What this task involves: Copy each line of the entries below, keeping every character unchanged.

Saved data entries

++++++++++++++++++++

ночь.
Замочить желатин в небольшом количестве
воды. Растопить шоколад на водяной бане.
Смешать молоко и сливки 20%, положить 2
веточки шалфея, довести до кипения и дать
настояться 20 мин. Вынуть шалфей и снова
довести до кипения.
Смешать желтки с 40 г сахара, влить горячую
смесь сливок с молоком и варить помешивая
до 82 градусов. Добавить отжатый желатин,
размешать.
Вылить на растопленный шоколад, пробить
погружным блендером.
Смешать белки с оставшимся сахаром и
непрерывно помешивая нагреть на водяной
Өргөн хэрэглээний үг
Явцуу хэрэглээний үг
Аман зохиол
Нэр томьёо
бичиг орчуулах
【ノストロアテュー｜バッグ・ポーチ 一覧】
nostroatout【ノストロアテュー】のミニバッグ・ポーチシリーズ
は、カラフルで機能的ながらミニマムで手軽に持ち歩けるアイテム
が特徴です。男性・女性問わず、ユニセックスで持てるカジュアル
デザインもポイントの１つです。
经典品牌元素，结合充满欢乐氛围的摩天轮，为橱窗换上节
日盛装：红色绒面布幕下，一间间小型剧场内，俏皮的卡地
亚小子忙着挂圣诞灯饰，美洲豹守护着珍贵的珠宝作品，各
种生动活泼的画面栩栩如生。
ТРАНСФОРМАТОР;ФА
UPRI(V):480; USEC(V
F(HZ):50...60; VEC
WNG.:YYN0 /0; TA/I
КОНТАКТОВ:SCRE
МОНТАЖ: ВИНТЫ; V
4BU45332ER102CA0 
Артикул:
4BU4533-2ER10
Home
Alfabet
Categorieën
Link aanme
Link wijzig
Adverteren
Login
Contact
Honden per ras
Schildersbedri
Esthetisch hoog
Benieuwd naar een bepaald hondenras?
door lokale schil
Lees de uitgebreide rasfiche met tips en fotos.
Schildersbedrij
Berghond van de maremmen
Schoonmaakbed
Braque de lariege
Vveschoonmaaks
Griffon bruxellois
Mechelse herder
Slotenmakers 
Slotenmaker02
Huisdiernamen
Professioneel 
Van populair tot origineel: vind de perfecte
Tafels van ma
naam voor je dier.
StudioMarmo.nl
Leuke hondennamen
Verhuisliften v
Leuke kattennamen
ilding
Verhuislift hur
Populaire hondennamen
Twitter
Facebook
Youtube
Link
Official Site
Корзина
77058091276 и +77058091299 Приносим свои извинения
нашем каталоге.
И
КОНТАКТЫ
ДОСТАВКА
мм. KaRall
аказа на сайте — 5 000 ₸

++++++++++++++++++++

Output below:
ночь.
Замочить желатин в небольшом количестве
воды. Растопить шоколад на водяной бане.
Смешать молоко и сливки 20%, положить 2
веточки шалфея, довести до кипения и дать
настояться 20 мин. Вынуть шалфей и снова
довести до кипения.
Смешать желтки с 40 г сахара, влить горячую
смесь сливок с молоком и варить помешивая
до 82 градусов. Добавить отжатый желатин,
размешать.
Вылить на растопленный шоколад, пробить
погружным блендером.
Смешать белки с оставшимся сахаром и
непрерывно помешивая нагреть на водяной
Өргөн хэрэглээний үг
Явцуу хэрэглээний үг
Аман зохиол
Нэр томьёо
бичиг орчуулах
【ノストロアテュー｜バッグ・ポーチ 一覧】
nostroatout【ノストロアテュー】のミニバッグ・ポーチシリーズ
は、カラフルで機能的ながらミニマムで手軽に持ち歩けるアイテム
が特徴です。男性・女性問わず、ユニセックスで持てるカジュアル
デザインもポイントの１つです。
经典品牌元素，结合充满欢乐氛围的摩天轮，为橱窗换上节
日盛装：红色绒面布幕下，一间间小型剧场内，俏皮的卡地
亚小子忙着挂圣诞灯饰，美洲豹守护着珍贵的珠宝作品，各
种生动活泼的画面栩栩如生。
ТРАНСФОРМАТОР;ФА
UPRI(V):480; USEC(V
F(HZ):50...60; VEC
WNG.:YYN0 /0; TA/I
КОНТАКТОВ:SCRE
МОНТАЖ: ВИНТЫ; V
4BU45332ER102CA0 
Артикул:
4BU4533-2ER10
Home
Alfabet
Categorieën
Link aanme
Link wijzig
Adverteren
Login
Contact
Honden per ras
Schildersbedri
Esthetisch hoog
Benieuwd naar een bepaald hondenras?
door lokale schil
Lees de uitgebreide rasfiche met tips en fotos.
Schildersbedrij
Berghond van de maremmen
Schoonmaakbed
Braque de lariege
Vveschoonmaaks
Griffon bruxellois
Mechelse herder
Slotenmakers 
Slotenmaker02
Huisdiernamen
Professioneel 
Van populair tot origineel: vind de perfecte
Tafels van ma
naam voor je dier.
StudioMarmo.nl
Leuke hondennamen
Verhuisliften v
Leuke kattennamen
ilding
Verhuislift hur
Populaire hondennamen
Twitter
Facebook
Youtube
Link
Official Site
Корзина
77058091276 и +77058091299 Приносим свои извинения
нашем каталоге.
И
КОНТАКТЫ
ДОСТАВКА
мм. KaRall
аказа на сайте — 5 000 ₸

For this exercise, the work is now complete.